Task requirements.
Please count how many lines in the entries below contain the string "left", with uppercase and lowercase treated as different. Reply with the number alone.

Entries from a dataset
[Start of Attachment]

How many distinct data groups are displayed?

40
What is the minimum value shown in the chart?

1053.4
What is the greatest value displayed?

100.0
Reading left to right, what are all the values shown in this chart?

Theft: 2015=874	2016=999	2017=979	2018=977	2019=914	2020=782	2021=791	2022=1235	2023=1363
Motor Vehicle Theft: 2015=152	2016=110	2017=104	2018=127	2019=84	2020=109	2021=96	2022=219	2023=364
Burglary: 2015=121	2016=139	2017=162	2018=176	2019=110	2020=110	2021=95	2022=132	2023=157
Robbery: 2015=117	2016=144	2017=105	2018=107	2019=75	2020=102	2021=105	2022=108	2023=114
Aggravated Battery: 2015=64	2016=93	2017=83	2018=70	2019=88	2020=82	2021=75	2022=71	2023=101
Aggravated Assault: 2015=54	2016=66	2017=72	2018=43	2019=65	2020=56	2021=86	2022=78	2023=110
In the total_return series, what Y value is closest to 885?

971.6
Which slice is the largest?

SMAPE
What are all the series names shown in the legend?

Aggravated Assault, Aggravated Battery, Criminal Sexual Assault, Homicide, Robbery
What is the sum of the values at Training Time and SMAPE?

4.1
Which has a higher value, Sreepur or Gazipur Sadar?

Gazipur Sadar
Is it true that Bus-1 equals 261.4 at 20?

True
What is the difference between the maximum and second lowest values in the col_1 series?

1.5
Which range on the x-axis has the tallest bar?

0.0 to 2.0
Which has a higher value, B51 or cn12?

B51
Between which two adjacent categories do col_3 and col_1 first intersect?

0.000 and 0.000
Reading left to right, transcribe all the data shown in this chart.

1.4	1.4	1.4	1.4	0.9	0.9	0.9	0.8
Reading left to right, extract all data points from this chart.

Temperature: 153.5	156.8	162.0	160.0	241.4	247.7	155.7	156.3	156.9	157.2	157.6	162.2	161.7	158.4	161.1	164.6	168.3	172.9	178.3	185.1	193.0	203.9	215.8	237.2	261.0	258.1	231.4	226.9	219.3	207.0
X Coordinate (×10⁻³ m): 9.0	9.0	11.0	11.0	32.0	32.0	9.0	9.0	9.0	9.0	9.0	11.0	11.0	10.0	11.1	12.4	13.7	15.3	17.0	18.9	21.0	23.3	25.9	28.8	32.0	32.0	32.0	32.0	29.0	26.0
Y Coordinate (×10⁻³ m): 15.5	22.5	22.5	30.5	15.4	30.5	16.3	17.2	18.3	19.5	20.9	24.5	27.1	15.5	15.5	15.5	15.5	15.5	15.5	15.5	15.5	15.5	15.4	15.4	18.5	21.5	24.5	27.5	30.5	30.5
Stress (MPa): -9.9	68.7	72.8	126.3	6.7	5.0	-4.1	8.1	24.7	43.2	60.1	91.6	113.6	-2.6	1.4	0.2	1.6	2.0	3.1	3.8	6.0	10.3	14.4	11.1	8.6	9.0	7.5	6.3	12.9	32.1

[End of Attachment]

Exercise result.
3